L’Autorité nationale de la concurrence apprécie, si l’opération apporte au progrès économique une contribution suffisante pour compenser les éventuelles atteintes à la concurrence.

Elle tient compte de certains éléments, listés de manière non exhaustive à l’article 13 de la loi.

C’est le cas notamment de :

  • la structure de tous les marchés en cause ;
  • la position sur le marché des entreprises concernées et de leur puissance économique et financière ;
  • l’intérêt des consommateurs intermédiaires et finaux ;
  • l’évolution du progrès technologique, pour autant que ce facteur soit à l’avantage des consommateurs ;
  • la compétitivité des entreprises en cause au regard de la concurrence internationale.
  1. Les sanctions en cas d’infraction relative à la concurrence

L’Autorité nationale de concurrence peut sanctionner tout contrevenant aux dispositions impératives de cette loi.

Les infractions donnent lieu au paiement d’une amende dont le montant ne peut excéder 10% du chiffre d’affaires hors taxes réalisé au niveau national au cours du dernier exercice clos ou d’un exercice plus approprié dans la période de la commission de l’infraction.

En cas de récidive, l’amende est portée au double.

Il est prévu que la procédure de détermination et de liquidation de l’amende sera fixée par voie réglementaire.
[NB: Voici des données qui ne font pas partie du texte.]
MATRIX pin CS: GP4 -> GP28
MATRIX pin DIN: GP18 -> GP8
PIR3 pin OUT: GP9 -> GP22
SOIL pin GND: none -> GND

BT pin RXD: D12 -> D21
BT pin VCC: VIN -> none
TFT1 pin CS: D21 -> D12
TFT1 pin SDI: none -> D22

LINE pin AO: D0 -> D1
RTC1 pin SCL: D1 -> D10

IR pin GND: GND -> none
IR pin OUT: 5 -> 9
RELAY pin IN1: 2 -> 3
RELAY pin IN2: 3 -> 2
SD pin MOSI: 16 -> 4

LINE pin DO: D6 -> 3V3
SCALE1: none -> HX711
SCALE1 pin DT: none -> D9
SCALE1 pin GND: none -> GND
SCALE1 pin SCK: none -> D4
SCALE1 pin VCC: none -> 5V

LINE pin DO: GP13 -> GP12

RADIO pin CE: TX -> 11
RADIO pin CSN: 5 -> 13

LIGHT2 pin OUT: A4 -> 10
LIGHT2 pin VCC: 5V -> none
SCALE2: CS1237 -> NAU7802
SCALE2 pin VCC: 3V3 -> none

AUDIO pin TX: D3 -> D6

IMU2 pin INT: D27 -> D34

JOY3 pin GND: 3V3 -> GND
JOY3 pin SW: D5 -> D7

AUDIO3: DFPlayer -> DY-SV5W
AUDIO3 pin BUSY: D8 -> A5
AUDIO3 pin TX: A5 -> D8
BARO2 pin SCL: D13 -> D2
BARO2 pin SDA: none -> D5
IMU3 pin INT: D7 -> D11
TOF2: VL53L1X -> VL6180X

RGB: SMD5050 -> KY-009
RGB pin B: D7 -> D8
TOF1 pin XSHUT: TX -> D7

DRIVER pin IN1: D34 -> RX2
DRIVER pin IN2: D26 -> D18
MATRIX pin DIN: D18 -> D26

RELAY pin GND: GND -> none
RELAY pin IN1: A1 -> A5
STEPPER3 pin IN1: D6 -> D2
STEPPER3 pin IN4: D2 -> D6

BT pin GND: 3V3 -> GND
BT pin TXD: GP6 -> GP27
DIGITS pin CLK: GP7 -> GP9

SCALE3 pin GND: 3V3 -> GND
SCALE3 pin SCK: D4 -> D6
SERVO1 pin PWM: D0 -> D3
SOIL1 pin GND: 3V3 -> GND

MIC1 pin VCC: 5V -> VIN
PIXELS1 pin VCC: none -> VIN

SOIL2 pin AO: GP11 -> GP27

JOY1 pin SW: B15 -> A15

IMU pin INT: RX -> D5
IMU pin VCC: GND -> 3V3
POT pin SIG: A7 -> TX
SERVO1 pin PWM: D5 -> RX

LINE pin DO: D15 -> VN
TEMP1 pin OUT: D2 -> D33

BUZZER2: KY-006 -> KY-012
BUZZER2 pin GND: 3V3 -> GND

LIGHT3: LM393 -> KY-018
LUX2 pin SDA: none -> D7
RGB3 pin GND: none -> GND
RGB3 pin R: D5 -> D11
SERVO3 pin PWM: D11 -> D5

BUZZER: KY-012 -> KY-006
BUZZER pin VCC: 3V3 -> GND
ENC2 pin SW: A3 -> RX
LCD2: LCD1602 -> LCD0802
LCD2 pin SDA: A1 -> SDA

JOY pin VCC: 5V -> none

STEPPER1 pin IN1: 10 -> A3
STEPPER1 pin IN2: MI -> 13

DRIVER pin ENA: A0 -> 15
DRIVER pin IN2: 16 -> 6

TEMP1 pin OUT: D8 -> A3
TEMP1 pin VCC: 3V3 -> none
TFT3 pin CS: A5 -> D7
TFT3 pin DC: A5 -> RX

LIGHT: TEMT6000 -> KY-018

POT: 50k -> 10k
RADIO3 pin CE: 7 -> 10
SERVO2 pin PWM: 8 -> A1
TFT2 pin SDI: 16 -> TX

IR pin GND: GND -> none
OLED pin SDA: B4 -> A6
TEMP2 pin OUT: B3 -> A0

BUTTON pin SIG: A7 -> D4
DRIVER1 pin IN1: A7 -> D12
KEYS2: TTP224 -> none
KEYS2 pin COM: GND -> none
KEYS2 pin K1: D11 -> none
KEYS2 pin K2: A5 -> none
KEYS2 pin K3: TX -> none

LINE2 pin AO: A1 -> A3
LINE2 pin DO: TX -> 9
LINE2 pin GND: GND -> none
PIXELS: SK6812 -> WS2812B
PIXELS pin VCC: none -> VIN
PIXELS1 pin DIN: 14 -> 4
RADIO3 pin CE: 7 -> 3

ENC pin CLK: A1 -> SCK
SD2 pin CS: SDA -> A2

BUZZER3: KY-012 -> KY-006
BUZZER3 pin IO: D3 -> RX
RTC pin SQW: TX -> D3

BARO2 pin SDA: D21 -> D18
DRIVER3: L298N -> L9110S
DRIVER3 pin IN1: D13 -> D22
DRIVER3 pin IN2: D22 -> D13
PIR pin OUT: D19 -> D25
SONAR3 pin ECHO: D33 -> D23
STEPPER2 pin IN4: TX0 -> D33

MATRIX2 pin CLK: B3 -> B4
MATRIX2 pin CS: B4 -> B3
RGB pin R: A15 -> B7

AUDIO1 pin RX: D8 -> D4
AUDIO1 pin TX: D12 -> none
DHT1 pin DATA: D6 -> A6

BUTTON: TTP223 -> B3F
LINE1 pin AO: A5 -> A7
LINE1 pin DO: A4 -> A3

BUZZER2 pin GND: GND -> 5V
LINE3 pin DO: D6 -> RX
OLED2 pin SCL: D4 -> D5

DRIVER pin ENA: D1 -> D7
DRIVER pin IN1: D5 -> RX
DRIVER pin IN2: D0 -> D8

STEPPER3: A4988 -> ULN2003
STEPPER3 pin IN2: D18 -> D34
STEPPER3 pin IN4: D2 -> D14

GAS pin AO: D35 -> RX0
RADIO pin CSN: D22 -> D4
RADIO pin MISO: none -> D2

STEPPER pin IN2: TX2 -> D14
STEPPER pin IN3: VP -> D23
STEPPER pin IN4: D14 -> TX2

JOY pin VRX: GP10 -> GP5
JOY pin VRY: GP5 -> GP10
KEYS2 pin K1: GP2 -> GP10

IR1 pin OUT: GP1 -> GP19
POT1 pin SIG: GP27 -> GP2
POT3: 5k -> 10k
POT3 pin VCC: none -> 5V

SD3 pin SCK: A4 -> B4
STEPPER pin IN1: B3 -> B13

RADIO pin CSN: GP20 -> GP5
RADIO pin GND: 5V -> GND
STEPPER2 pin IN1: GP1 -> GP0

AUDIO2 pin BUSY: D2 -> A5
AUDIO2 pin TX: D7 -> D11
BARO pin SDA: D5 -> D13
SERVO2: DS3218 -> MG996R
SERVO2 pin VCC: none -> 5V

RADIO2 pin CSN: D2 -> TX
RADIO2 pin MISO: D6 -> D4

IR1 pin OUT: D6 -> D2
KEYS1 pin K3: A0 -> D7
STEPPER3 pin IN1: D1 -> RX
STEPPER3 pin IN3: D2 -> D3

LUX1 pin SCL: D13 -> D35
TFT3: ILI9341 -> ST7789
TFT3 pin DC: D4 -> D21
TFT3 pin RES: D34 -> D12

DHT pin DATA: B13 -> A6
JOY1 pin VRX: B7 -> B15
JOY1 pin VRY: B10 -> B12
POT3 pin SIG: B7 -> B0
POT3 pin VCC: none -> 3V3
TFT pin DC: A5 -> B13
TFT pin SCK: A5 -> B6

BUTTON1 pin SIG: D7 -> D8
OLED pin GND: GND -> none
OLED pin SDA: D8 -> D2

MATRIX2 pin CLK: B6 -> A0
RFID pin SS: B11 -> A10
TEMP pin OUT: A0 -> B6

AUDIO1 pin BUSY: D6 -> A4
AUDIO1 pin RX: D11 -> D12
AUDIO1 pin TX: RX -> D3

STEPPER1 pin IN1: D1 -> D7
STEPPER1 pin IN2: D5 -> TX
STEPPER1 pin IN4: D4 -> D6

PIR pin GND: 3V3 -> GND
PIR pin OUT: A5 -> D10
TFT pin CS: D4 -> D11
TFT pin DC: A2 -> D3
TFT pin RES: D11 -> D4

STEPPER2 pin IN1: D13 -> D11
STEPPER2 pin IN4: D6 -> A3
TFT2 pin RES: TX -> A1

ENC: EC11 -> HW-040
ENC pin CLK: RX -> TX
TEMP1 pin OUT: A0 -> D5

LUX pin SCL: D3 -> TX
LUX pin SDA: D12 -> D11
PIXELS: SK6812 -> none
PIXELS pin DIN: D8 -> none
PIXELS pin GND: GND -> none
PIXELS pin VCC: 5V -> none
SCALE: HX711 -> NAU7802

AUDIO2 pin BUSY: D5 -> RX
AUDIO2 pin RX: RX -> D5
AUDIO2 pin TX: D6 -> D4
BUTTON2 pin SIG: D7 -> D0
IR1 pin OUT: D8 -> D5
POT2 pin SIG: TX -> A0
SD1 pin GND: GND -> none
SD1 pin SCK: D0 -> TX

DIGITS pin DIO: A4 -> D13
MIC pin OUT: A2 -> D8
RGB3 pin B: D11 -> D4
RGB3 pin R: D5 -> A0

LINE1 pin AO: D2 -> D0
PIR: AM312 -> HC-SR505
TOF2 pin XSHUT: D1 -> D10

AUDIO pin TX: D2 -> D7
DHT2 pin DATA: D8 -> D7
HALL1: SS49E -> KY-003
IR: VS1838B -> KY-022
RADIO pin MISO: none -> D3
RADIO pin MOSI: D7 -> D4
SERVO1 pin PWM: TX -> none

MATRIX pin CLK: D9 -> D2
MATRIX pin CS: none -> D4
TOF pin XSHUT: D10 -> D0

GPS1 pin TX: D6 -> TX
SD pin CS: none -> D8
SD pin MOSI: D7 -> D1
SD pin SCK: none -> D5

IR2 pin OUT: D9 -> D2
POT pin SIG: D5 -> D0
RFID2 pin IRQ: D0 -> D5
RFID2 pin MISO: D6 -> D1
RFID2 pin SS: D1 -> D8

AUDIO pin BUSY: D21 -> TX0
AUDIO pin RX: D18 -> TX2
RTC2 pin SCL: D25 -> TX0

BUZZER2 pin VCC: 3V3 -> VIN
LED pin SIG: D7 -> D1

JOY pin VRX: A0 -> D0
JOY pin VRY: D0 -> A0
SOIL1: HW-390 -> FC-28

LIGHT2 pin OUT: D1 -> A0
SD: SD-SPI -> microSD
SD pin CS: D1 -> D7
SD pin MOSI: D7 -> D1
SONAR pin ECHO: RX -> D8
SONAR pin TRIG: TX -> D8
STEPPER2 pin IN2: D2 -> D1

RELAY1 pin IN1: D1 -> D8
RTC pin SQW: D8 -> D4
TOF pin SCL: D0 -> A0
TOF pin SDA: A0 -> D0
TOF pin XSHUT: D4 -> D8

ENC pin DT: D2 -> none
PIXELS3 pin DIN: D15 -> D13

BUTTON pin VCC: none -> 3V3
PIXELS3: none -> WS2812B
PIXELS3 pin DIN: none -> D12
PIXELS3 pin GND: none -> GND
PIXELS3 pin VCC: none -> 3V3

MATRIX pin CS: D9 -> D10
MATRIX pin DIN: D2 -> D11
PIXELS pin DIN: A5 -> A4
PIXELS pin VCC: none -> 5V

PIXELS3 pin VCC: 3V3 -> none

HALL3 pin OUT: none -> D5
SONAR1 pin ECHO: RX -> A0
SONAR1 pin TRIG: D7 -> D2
En plus ce cette amende, il est prévu que l’autorité nationale de la concurrence puisse infliger une pénalité dont le montant ne peut dépasser 5% du chiffre d’affaires hors taxes lorsque les entreprises :

  • donnent des indications inexactes ou dénaturées à l’occasion d’une notification de l’autorité nationale de la concurrence ;
  • fournissent des renseignements inexacts en réponse à une demande de l’autorité nationale de la concurrence, ou ne fournissent pas un renseignement demandé, dans le délai fixé ;
  • présentent des documents incomplets ou refusent de se soumettre aux vérifications décidées par l’autorité nationale de la concurrence.

Par ailleurs, les entreprises victimes des pratiques anticoncurrentielles peuvent en demander réparation devant les juridictions commerciales.

La promulgation de cette loi relative à la concurrence, fortement inspirée des textes de la CEMAC et de l’Union Européenne en la matière, est à saluer.

En effet, la République du Congo, jusqu’à aujourd’hui, n’encadrait pas la concurrence entre opérateurs économiques sur son marché national, laissant ainsi perdurer certaines pratiques anticoncurrentielles au détriment du consommateur.

Reste à voir dans la pratique, quelle sera l’efficacité de l’autorité nationale de concurrence dans la lutte contre les pratiques anticoncurrentielles ainsi que la collaboration de cette autorité avec le Conseil communautaire de la concurrence de la CEMAC.